EXERCISE » Update the part of the material that opens with the line containing "this 1025×1067 image." and closes with the line containing "[375, 1078, 389, 1096] None: 74" by changing "reading order" to "reading sequence" and leaving the rest untouched. Give back only those lines.

(Entries from a dataset)
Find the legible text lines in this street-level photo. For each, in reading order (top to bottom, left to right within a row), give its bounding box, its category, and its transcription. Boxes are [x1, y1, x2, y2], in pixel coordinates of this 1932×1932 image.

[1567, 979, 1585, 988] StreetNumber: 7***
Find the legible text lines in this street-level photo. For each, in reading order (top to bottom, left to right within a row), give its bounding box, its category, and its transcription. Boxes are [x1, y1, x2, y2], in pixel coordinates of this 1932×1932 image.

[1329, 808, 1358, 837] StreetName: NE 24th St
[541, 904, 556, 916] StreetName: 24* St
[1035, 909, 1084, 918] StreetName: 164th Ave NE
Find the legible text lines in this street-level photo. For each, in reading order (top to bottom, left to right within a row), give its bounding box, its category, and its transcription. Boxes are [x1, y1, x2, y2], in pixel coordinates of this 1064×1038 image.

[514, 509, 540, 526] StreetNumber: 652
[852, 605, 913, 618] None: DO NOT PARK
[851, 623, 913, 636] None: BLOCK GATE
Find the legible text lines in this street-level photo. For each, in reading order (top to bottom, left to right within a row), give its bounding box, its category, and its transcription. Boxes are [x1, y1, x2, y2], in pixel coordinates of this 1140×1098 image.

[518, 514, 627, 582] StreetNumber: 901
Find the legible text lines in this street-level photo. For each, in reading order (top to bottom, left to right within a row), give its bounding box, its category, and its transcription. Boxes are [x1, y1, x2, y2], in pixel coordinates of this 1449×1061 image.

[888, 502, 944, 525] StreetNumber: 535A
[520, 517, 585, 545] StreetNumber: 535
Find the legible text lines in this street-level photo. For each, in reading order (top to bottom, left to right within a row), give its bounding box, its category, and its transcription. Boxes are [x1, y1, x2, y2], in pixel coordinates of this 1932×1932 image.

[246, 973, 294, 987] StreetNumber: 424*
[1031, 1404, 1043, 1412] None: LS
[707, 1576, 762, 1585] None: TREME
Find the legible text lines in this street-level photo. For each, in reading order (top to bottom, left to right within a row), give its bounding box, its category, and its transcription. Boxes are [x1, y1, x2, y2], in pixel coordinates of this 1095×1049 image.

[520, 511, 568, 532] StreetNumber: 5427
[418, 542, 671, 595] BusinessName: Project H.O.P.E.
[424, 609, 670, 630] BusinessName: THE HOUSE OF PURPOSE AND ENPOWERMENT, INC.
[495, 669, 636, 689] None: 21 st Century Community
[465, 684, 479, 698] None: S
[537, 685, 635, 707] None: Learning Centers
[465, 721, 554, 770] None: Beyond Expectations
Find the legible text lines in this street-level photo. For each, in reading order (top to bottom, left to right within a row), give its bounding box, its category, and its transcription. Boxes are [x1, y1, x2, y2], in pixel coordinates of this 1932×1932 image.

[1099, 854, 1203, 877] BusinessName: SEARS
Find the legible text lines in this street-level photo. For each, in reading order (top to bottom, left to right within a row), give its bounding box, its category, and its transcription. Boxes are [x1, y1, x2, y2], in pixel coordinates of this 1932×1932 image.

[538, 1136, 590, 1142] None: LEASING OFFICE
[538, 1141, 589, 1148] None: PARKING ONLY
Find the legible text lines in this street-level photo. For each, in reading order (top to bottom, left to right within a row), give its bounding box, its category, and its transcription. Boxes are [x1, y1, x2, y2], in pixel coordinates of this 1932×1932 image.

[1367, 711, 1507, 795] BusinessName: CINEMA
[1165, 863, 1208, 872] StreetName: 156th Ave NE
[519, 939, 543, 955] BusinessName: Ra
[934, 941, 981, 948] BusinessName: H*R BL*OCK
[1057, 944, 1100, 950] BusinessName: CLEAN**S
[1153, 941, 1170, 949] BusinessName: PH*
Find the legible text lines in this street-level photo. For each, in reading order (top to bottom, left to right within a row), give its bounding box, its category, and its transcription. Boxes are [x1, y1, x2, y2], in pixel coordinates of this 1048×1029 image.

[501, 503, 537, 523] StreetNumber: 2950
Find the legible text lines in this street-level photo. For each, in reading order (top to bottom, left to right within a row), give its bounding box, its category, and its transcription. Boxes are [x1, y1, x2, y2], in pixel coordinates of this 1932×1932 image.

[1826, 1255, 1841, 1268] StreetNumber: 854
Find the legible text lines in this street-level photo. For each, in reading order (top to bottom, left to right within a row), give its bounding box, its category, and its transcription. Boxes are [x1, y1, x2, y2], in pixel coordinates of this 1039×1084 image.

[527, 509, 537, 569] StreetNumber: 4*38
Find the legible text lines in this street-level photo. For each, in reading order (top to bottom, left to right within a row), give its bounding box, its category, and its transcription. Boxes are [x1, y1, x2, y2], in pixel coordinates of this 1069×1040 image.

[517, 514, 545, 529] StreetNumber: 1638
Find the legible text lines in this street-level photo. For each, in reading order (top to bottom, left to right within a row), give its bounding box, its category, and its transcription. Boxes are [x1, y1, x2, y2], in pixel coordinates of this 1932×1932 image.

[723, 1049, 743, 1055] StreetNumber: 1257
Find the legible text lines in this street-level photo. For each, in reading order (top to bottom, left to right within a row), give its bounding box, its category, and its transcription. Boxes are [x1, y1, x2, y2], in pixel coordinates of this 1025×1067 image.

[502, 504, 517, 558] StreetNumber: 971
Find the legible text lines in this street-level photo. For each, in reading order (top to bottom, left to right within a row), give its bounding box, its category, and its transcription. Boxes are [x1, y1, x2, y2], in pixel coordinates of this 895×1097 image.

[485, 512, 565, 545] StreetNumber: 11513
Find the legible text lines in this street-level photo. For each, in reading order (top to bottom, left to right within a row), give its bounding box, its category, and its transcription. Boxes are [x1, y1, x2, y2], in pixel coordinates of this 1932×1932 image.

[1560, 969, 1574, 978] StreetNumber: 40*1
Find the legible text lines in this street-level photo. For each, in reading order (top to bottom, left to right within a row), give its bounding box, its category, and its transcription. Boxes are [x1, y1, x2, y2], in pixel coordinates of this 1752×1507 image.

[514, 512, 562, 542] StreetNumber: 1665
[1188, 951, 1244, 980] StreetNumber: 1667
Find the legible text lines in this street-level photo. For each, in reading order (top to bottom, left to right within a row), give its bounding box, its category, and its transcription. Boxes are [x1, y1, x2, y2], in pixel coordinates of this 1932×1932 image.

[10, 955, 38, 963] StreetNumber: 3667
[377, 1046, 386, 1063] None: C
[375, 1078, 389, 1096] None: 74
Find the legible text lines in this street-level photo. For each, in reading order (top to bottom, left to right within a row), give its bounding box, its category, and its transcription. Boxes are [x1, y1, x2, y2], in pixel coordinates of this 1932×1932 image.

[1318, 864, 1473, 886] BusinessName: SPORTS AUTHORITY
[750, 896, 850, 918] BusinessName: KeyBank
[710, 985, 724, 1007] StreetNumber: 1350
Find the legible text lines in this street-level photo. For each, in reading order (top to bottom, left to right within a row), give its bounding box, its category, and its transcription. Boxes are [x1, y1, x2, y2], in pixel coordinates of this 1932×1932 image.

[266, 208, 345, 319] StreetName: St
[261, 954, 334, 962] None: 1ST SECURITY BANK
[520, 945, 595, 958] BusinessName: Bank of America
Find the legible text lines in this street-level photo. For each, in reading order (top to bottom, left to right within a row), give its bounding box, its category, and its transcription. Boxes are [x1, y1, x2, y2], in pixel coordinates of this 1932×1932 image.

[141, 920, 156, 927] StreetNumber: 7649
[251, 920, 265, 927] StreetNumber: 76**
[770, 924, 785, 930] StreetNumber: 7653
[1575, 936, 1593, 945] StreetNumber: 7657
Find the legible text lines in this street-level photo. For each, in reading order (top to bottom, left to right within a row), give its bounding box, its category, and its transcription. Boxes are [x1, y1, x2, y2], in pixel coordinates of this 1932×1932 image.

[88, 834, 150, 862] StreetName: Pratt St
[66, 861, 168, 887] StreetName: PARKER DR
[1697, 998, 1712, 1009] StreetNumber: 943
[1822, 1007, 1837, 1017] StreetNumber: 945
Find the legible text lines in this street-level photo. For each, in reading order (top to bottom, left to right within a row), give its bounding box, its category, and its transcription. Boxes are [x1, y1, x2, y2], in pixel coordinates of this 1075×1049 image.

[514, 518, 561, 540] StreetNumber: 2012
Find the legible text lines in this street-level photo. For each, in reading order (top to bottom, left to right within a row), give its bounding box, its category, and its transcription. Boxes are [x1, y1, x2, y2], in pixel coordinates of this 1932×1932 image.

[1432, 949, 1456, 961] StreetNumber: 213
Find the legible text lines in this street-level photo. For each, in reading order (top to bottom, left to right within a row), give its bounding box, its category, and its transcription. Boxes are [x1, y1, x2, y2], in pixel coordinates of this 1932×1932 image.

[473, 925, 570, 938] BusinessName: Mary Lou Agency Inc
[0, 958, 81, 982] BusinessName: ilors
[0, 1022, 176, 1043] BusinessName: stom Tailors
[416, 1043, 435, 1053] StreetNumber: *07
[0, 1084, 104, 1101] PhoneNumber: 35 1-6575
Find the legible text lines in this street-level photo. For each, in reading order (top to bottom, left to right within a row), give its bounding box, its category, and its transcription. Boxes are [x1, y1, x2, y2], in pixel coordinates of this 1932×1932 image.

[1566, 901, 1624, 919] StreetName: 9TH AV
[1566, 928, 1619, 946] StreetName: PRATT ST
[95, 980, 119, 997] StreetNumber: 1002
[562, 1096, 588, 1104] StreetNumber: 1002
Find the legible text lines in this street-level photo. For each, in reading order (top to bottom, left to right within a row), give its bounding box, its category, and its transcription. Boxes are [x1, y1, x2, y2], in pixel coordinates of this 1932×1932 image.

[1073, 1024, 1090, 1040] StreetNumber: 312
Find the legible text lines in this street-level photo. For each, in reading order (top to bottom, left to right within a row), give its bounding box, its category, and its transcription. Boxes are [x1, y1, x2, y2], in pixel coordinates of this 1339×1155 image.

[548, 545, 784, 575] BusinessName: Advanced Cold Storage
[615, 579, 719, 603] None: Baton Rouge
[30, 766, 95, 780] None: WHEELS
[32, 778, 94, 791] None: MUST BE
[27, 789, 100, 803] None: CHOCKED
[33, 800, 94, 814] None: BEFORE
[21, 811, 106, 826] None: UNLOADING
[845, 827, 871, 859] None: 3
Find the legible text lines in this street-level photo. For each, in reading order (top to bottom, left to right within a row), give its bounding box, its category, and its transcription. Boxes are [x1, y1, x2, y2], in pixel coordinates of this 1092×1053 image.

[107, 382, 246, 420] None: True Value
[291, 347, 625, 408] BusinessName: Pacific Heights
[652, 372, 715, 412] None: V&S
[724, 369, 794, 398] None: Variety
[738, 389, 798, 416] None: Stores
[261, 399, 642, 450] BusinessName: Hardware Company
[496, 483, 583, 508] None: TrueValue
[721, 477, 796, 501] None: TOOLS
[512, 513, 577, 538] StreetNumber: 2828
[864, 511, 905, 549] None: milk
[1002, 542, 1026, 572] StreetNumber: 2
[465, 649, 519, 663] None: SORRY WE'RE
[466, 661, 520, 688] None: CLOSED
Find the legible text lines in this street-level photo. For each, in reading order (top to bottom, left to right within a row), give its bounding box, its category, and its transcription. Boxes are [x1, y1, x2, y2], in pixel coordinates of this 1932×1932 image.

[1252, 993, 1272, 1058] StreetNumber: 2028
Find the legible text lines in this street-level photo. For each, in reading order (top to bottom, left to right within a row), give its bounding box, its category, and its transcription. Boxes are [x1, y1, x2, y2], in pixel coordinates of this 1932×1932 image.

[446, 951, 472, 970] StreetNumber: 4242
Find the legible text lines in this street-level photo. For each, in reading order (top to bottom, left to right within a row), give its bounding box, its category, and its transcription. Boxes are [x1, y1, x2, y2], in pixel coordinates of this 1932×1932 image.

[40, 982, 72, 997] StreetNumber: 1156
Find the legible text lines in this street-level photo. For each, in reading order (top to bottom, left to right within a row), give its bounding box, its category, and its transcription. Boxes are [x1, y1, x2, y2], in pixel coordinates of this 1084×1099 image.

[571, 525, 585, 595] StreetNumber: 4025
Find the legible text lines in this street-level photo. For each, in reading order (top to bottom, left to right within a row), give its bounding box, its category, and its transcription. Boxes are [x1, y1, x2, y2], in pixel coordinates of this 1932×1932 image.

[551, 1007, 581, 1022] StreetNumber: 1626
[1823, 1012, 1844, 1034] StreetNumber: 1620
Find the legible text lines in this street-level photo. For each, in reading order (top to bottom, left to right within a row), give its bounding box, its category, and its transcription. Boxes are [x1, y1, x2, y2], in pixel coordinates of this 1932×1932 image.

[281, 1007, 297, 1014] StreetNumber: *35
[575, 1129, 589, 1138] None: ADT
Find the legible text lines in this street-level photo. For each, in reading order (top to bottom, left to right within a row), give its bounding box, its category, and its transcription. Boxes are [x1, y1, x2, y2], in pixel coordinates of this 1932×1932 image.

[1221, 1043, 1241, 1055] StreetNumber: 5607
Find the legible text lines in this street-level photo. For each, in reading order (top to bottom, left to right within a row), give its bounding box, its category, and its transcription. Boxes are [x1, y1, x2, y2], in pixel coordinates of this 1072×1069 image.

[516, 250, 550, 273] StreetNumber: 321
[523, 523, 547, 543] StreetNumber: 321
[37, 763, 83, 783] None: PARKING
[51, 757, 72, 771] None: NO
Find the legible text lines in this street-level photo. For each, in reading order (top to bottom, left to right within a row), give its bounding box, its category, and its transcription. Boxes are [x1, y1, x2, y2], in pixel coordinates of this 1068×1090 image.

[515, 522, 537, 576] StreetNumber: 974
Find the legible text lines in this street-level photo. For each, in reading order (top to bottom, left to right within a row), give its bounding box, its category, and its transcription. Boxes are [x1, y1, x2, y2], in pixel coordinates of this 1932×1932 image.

ANSWER BELOW »
Find the legible text lines in this street-level photo. For each, in reading sequence (top to bottom, left to right within a row), give its bounding box, its category, and its transcription. Boxes are [x1, y1, x2, y2], in pixel coordinates of this 1025×1067 image.

[502, 504, 517, 558] StreetNumber: 971
Find the legible text lines in this street-level photo. For each, in reading sequence (top to bottom, left to right within a row), give its bounding box, its category, and its transcription. Boxes are [x1, y1, x2, y2], in pixel coordinates of this 895×1097 image.

[485, 512, 565, 545] StreetNumber: 11513
Find the legible text lines in this street-level photo. For each, in reading sequence (top to bottom, left to right within a row), give its bounding box, its category, and its transcription. Boxes are [x1, y1, x2, y2], in pixel coordinates of this 1932×1932 image.

[1560, 969, 1574, 978] StreetNumber: 40*1
Find the legible text lines in this street-level photo. For each, in reading sequence (top to bottom, left to right within a row), give its bounding box, its category, and its transcription. Boxes are [x1, y1, x2, y2], in pixel coordinates of this 1752×1507 image.

[514, 512, 562, 542] StreetNumber: 1665
[1188, 951, 1244, 980] StreetNumber: 1667
Find the legible text lines in this street-level photo. For each, in reading sequence (top to bottom, left to right within a row), give its bounding box, its category, and its transcription. Boxes are [x1, y1, x2, y2], in pixel coordinates of this 1932×1932 image.

[10, 955, 38, 963] StreetNumber: 3667
[377, 1046, 386, 1063] None: C
[375, 1078, 389, 1096] None: 74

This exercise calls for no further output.